The next biggest deal was Oscar Health Insurance, a US-based insurance provider backed by conglomerate Alphabet’s Google Capital, securing $400m in a round led by financial services firm Fidelity Investments valuing Oscar at $2.7bn.
In the third-largest investment, United Arab Emirates-based online marketplace Souq.com closed a AED1bn ($272m) round featuring media and e-commerce group Naspers, which invested alongside Tiger Global Management, Standard Chartered Private Equity, the World Bank-run International Finance Corporation, Baillie Gifford and undisclosed “regional and tech-focused financial institutions”. Bloomberg reported earlier this month that Souq was raising funding at a valuation of more than $1bn but the company has not confirmed that figure.
Naspers also invested $250m in India-based online travel booking platform Ibibo Group. Incubated by Naspers in 2007, Ibibo has used a series of acquisitions to build a diversified travel booking service that encompasses bus, hotel and flight booking as well as ride sharing and vehicle tracking.
China Merchants Bank led a $102m round for Boqii.com, a social network and e-commerce platform for pet owners.
China-based cybersecurity app provider Mobi Magic raised $100m in a round co-led by internet and cybersecurity company Qihoo360 Technology and VC fund Frees Fund, China News Services reported. Mobi Magic, which was founded in 2013, develops security apps for the Android operating system which provide anti-virus protection, memory usage optimisation and cleaning. It had reportedly accumulated 300 million global users by the end of 2015.
Telstra Ventures, the corporate venturing arm of telecoms group Telstra, invested in China-based cloud-storage service provider Qiniu as part of a $100m series D round, according to The Australian. The round included Harvest Global Investments and China Broadband Capital. Telstra Ventures’ share was “not too far away from” the $5m to $10m it typically invests, Telstra Ventures managing director Matthew Koertge told the Australian.

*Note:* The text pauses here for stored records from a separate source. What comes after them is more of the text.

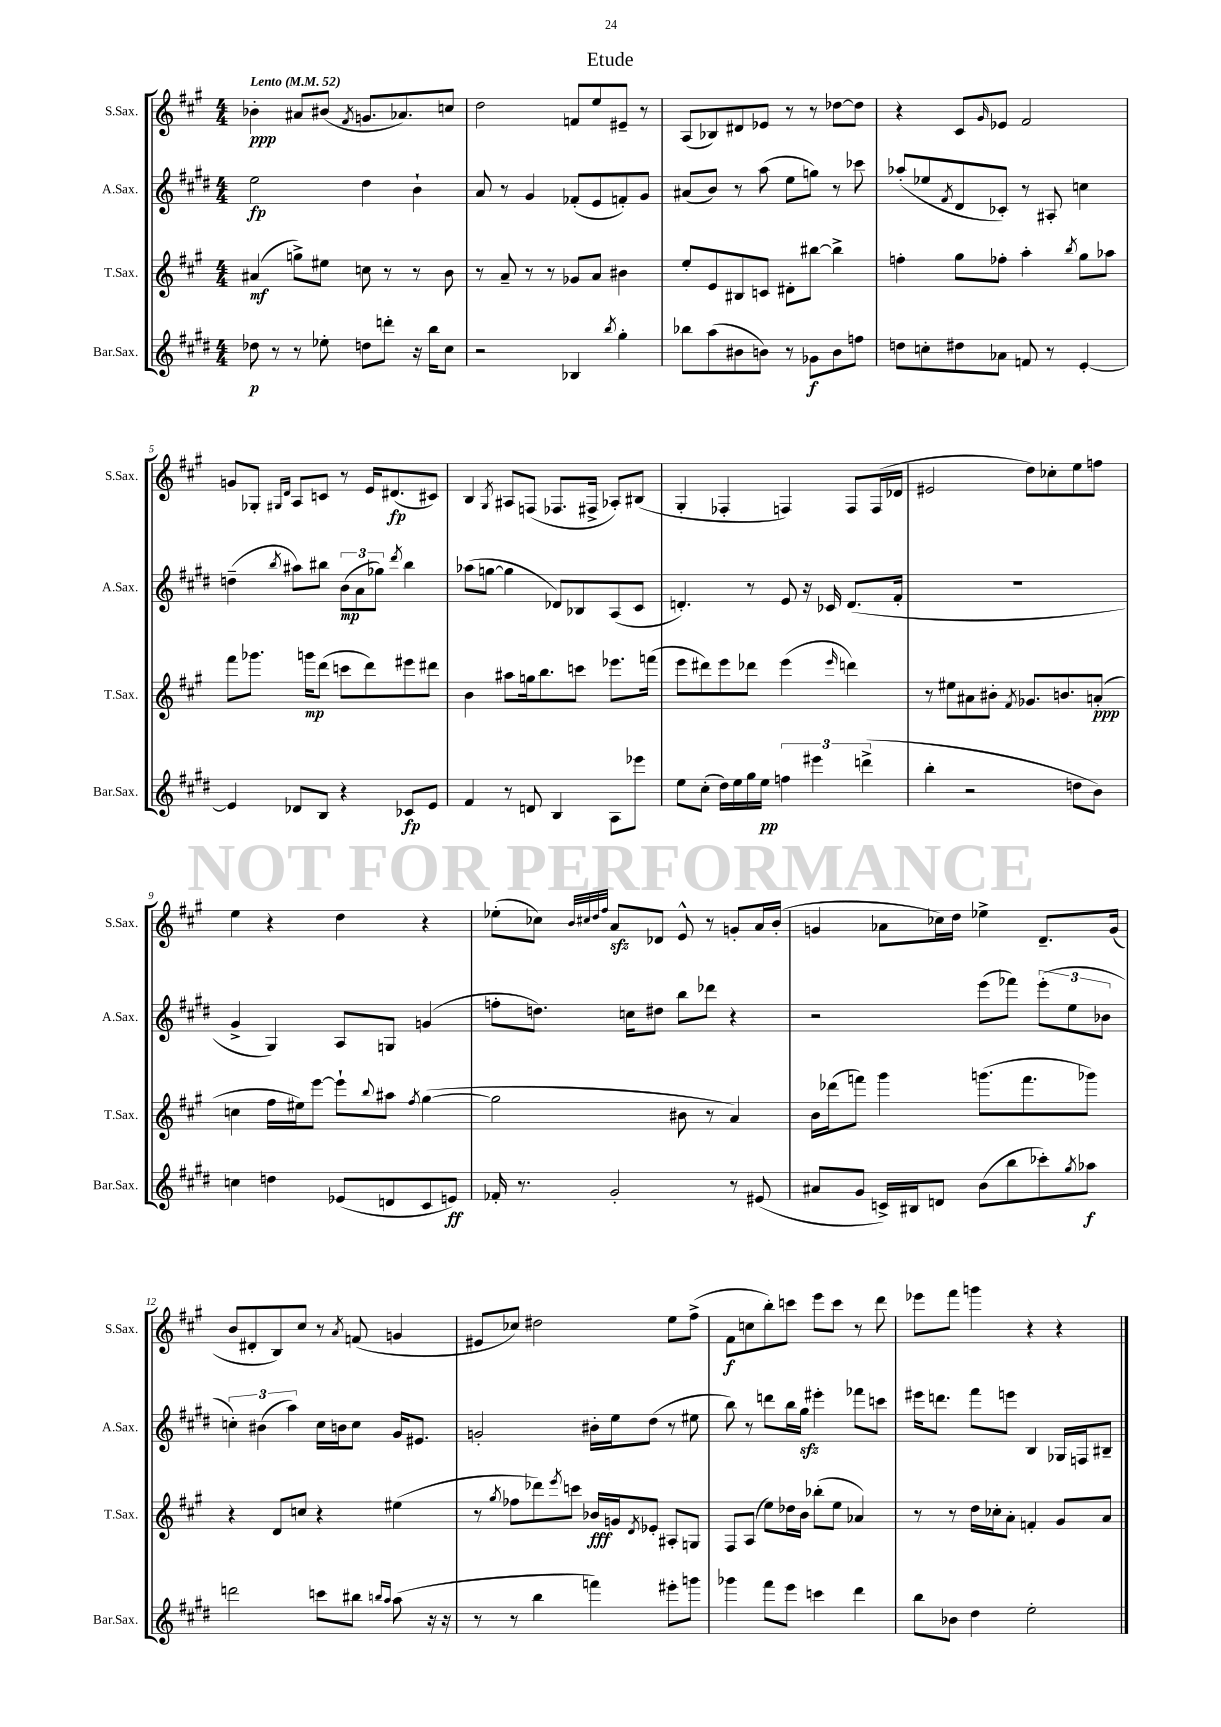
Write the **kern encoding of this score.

**kern	**dynam	**kern	**dynam	**kern	**dynam	**kern	**dynam
*part4	*part4	*part3	*part3	*part2	*part2	*part1	*part1
*staff4	*staff4	*staff3	*staff3	*staff2	*staff2	*staff1	*staff1
*I"Bar.Sax.	*	*I"T.Sax.	*	*I"A.Sax.	*	*I"S.Sax.	*
*I'Bar.Sax.	*	*I'T.Sax.	*	*I'A.Sax.	*	*I'S.Sax.	*
*clefG2	*	*clefG2	*	*clefG2	*	*clefG2	*
*k[f#c#g#d#]	*	*k[f#c#g#]	*	*k[f#c#g#d#]	*	*k[f#c#g#]	*
*M4/4	*	*M4/4	*	*M4/4	*	*M4/4	*
*MM52	*	*MM52	*	*MM52	*	*MM52	*
=1	=1	=1	=1	=1	=1	=1	=1
!	!	!	!	!	!	!LO:TX:a:B:t=Lento	!
8dd-X\	p	(4a#X/	mf	2ee\	fp	4b-X'\	ppp
8r	.	.	.	.	.	.	.
8r	.	8ggn^\L)	.	.	.	8a#X/L	.
8ee-X'\	.	8ee#X\J	.	.	.	(8b#X/J	.
.	.	.	.	.	.	8qf#/	.
8ddn\L	.	8ccn\	.	4dd#\	.	8.gn/L	.
8dddn'\J	.	8r	.	.	.	.	.
.	.	.	.	.	.	8.a-X/)	.
16r	.	8r	.	4b`\	.	.	.
16bb\KL	.	.	.	.	.	.	.
8cc#\J	.	8b\	.	.	.	8ccn/J	.
=2	=2	=2	=2	=2	=2	=2	=2
2r	.	8r	.	8a/	.	2dd\	.
.	.	8a~/	.	8r	.	.	.
.	.	8r	.	4g#/	.	.	.
.	.	8r	.	.	.	.	.
4B-X/	.	8g-X/L	.	(8f-X'/L	.	8fn/L	.
.	.	8a/J	.	8e/	.	8ee/	.
8qbb/	.	.	.	.	.	.	.
4gg#'\	.	4b#X\	.	8fn'/)	.	8e#X~/J	.
.	.	.	.	8g#/J	.	8r	.
=3	=3	=3	=3	=3	=3	=3	=3
8bb-X\L	.	8ee'/L	.	(8a#X/L	.	(8A/L	.
(8aa\	.	8e/	.	8b/J)	.	8B-X/)	.
8b#X\	.	8B#X/	.	8r	.	8d#X/	.
8bn\J)	.	8cn/J	.	(8aa\	.	8e-X/J	.
8r	.	8d#X'\L	.	8ee\L	.	8r	.
8g-X\L	f	[8bb#X\J	.	8ggn\J)	.	8r	.
8b\	.	4bb#^\]	.	8r	.	[8dd-X\L	.
8ffn\J	.	.	.	8ccc-X\	.	8dd-\J]	.
=4	=4	=4	=4	=4	=4	=4	=4
8ddn\L	.	4ffn'\	.	(8aa-X'/L	.	4r	.
8ccn'\	.	.	.	8ee-X/	.	.	.
.	.	.	.	8qf#/	.	.	.
8dd#X\	.	8gg#\L	.	8d#/	.	8c#/L	.
.	.	.	.	.	.	16qqg#/	.
8a-X\J	.	8ff-X'\J	.	8c-X'/J)	.	8e-X/J	.
8fn/	.	4aa'\	.	8r	.	2f#/	.
8r	.	.	.	8A#X'/	.	.	.
.	.	8qbb/	.	.	.	.	.
[4e'/	.	8gg#\L	.	4ccn\	.	.	.
.	.	8aa-X\J	.	.	.	.	.
!!LO:LB:g=z
=5	=5	=5	=5	=5	=5	=5	=5
4e/]	.	8fff#\L	.	(4ddn~\	.	8gn/L	.
.	.	8.ggg-X\J	.	.	.	8G-X'/J	.
.	.	.	.	.	.	16qqG#X/LL	.
.	.	.	.	8qbb/	.	16qqd/JJ	.
8d-X/L	.	.	.	8aa#X\L)	.	8A/L	.
.	.	16gggn\KL	mp	.	.	.	.
8B/J	.	(8ddd\J	.	8bb#X\J	.	8cn/J	.
4r	.	8cccn\L	.	(12b\L	mp	8r	.
.	.	.	.	12a\	.	.	.
.	.	8ddd\)	.	.	.	16e/KL	.
.	.	.	.	12gg-X\J)	.	.	.
.	.	.	.	.	.	(8.d#X/	fp
.	.	.	.	8qddd#/	.	.	.
8c-X/L	fp	8eee#X\	.	4bb#\	.	.	.
8e/J	.	8ddd#X\J	.	.	.	8c#X/J)	.
=6	=6	=6	=6	=6	=6	=6	=6
4f#/	.	4b\	.	(8aa-X\L	.	4B/	.
.	.	.	.	[8ggn\J	.	.	.
.	.	.	.	.	.	8qG#/	.
8r	.	8aa#X\L	.	4gg\]	.	8A#X/L	.
8dn/	.	16ggn\k	.	.	.	(8Fn/J	.
.	.	8.bb\	.	.	.	.	.
4B/	.	.	.	8d-X/L)	.	8.F-X/L	.
.	.	8cccn\J	.	8B-X/	.	.	.
.	.	.	.	.	.	16F#X^/Jk	.
8A\L	.	8.eee-X\L	.	(8A/	.	8A-X'/L)	.
8eee-X\J	.	.	.	8c#/J	.	(8B#X/J	.
.	.	(16fffn\Jk	.	.	.	.	.
=7	=7	=7	=7	=7	=7	=7	=7
8ee\L	.	8eee\L	.	4.dn'/)	.	4G#'/	.
(8cc#'\J	.	8ddd#X\)	.	.	.	.	.
16dd#\LL)	.	8eee\	.	.	.	4F-X'/	.
16ee\	.	.	.	.	.	.	.
16gg#\	.	8ddd-X\J	.	8r	.	.	.
16ee\JJ	pp	.	.	.	.	.	.
6ffn\	.	(4eee\	.	8e/	.	4Fn/)	.
.	.	.	.	16r	.	.	.
6eee#X\	.	.	.	.	.	.	.
.	.	.	.	16c-X/	.	.	.
.	.	16qqeee/	.	.	.	.	.
.	.	4dddn\)	.	(8.d/L	.	8F/L	.
(6dddn^\	.	.	.	.	.	.	.
.	.	.	.	.	.	(16F/L	.
.	.	.	.	16f#'/Jk	.	16d-X/JJ	.
=8	=8	=8	=8	=8	=8	=8	=8
4bb'\	.	8r	.	1r	.	2e#X/	.
.	.	8ee#X\L	.	.	.	.	.
2r	.	8a#X\	.	.	.	.	.
.	.	8b#X'\J	.	.	.	.	.
.	.	8qf#/	.	.	.	.	.
.	.	8.g-X/L	.	.	.	8dd\L)	.
.	.	.	.	.	.	8cc-X'\	.
.	.	8.bn/	.	.	.	.	.
8ddn\L	.	.	.	.	.	8ee\	.
8b\J)	.	(8an'/J	ppp	.	.	8ffn\J	.
!!LO:LB:g=z
=9	=9	=9	=9	=9	=9	=9	=9
4ccn\	.	4ccn\	.	4g#^/	.	4ee\	.
4ddn\	.	16ff#\LL	.	4G#/)	.	4r	.
.	.	16ee#X\J)	.	.	.	.	.
.	.	[8eee\J	.	.	.	.	.
(8e-X/L	.	8eee`\L]	.	8A/L	.	4dd\	.
.	.	8qqbb/	.	.	.	.	.
8dn/	.	8aa#X\J	.	8Gn/J	.	.	.
.	.	8qff#/	.	.	.	.	.
8c#/	.	([4gg#\	.	(4gn/	.	4r	.
8en/J)	ff	.	.	.	.	.	.
=10	=10	=10	=10	=10	=10	=10	=10
16f-X'/	.	2gg#\]	.	8ffn'\L	.	(8ee-X'\L	.
8.r	.	.	.	.	.	.	.
.	.	.	.	8.ddn\J)	.	8cc-X\J)	.
.	.	.	.	.	.	32qqb/LLL	.
.	.	.	.	.	.	32qqcc#X/	.
.	.	.	.	.	.	32qqdd/	.
.	.	.	.	.	.	32qqff#/JJJ	.
2g#'/	.	.	.	.	.	8azz/L	.
.	.	.	.	16ccn\KL	.	.	.
.	.	.	.	8dd#X\J	.	8d-X/J	.
.	.	8b#X\	.	8bb\L	.	8e^^/	.
.	.	8r	.	8ddd-X\J	.	8r	.
8r	.	4a/)	.	4r	.	8gn'/L	.
(8e#X/	.	.	.	.	.	16a/L	.
.	.	.	.	.	.	(16b'/JJ	.
=11	=11	=11	=11	=11	=11	=11	=11
8a#X/L	.	16b\LL	.	2r	.	4gn/	.
.	.	(16ddd-X\J	.	.	.	.	.
8g#/J	.	8fffn\J)	.	.	.	.	.
16cn^/LL)	.	4ggg#\	.	.	.	8a-X\L	.
16B#X/J	.	.	.	.	.	.	.
8dn/J	.	.	.	.	.	16cc-X\L)	.
.	.	.	.	.	.	16dd\JJ	.
(8b\L	.	(8.gggn\L	.	(8eee\L	.	4ee-X^\	.
8bb\	.	.	.	8fff-X\J)	.	.	.
.	.	8.fff\	.	.	.	.	.
8ccc-X'\)	.	.	.	(12eee'\L	.	8.d~/L	.
.	.	.	.	12ee\	.	.	.
8qgg#/	.	.	.	.	.	.	.
8aa-X\J	f	8ggg-X\J)	.	.	.	.	.
.	.	.	.	12b-X\J	.	.	.
.	.	.	.	.	.	(16g/Jk	.
!!LO:LB:g=z
=12	=12	=12	=12	=12	=12	=12	=12
2dddn\	.	4r	.	6ccn'\)	.	8b/L	.
.	.	.	.	.	.	8d#X'/	.
.	.	.	.	(6b#X\	.	.	.
.	.	8d/L	.	.	.	8B/)	.
.	.	.	.	6aa\)	.	.	.
.	.	8ccn/J	.	.	.	8cc#/J	.
8cccn\L	.	4r	.	16cc\LL	.	8r	.
.	.	.	.	16bn\J	.	.	.
.	.	.	.	.	.	8qa/	.
8bb#X\J	.	.	.	8cc\J	.	(8fn/	.
16qqbbn/LL	.	.	.	.	.	.	.
16qqaa/JJ	.	.	.	.	.	.	.
(8aa\	.	(4ee#X\	.	16g#/KL	.	4gn/	.
.	.	.	.	8.e#X/J	.	.	.
16r	.	.	.	.	.	.	.
16r	.	.	.	.	.	.	.
=13	=13	=13	=13	=13	=13	=13	=13
8r	.	8r	.	2gn'/	.	8e#X/L	.
.	.	8qgg#/	.	.	.	.	.
8r	.	8ff-X\L	.	.	.	8cc-X/J)	.
4bb\	.	8ddd-X\)	.	.	.	2dd#X\	.
.	.	8qeee/	.	.	.	.	.
.	.	8cccn\J	.	.	.	.	.
4fffn\)	.	16b-X/LL	fff	16b#X'\LL	.	.	.
.	.	16gn/J	.	16ee\J	.	.	.
.	.	8qd/	.	.	.	.	.
.	.	8e-X'/J	.	(8dd#\J	.	.	.
8eee#X'\L	.	8A#X'/L	.	8r	.	8ee\L	.
8gggn\J	.	8Gn/J	.	8ee#X\	.	(8ff#^\J	.
=14	=14	=14	=14	=14	=14	=14	=14
4ggg-X\	.	8F#/L	.	8bb\)	.	8f#\L	f
.	.	(8A/J	.	8r	.	8ccn\	.
8fff#\L	.	8ee\L)	.	8dddn\L	.	8bb'\)	.
8eee\J	.	16dd-X\L	.	16bb\L	.	8cccn\J	.
.	.	16b\JJ	.	16gg#zz\JJ	.	.	.
4cccn\	.	(8bb-X'\L	.	4eee#X'\	.	8eee\L	.
.	.	8ee\J	.	.	.	8ccc\J	.
4ddd#\	.	4a-X/)	.	8fff-X\L	.	8r	.
.	.	.	.	8cccn\J	.	8ddd\	.
=15	=15	=15	=15	=15	=15	=15	=15
8bb\L	.	8r	.	16eee#X\KL	.	8eee-X\L	.
.	.	.	.	8.dddn\J	.	.	.
8b-X\J	.	8r	.	.	.	8fff#\J	.
4dd#\	.	16dd\LL	.	8fff#\L	.	4gggn\	.
.	.	16cc-X'\J	.	.	.	.	.
.	.	8a'\J	.	8eeen\J	.	.	.
2ee'\	.	4fn'/	.	4B/	.	4r	.
.	.	8g#/L	.	16G-X/LL	.	4r	.
.	.	.	.	16Fn/J	.	.	.
.	.	8a/J	.	8B#X~/J	.	.	.
==	==	==	==	==	==	==	==
*-	*-	*-	*-	*-	*-	*-	*-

China-based courier service Tian Tian Express raised RMB600m ($92m) in what it has called a series A round, backed by home appliance manufacturer Qingdao Haier, China Money Network reported. CICC Qianhai Development Fund, a joint venture between investment bank China International Capital Corp and Shenzhen Municipal Government agency Qianhai Financial Holdings, led the round, according to Chinese state news agency Xinhua.
UK-based drug developer Mission Therapeutics raised £60m ($86m) in a series C round backed by investors including pharmaceutical firms Roche, Pfizer and GlaxoSmithKline. The three corporates invested through their respective corporate venturing units Roche Venture Fund, Pfizer Venture Investments and SR One.
Insurance firm Axa paid €75m ($83m) for an 8% stake in Africa Internet Group (AIG), a collection of Africa-based e-commerce assets overseen by holding company Rocket Internet. AIG incorporates several Africa-based services from Rocket Internet portfolio companies, such as ride-hailing service Easy Taxi, classified listings sites Carmudi, Vendito and Lamudi, jobs listing platform Everjobs, food delivery service Hellofood, hotel booking platform Jovago and e-commerce platforms Kaymu and Zando. Axa is making the investment as part of a strategic alliance with Jumia, a Nigeria-based e-commerce platform founded in 2012 which now operates in 11 African countries, and which is AIG’s largest business.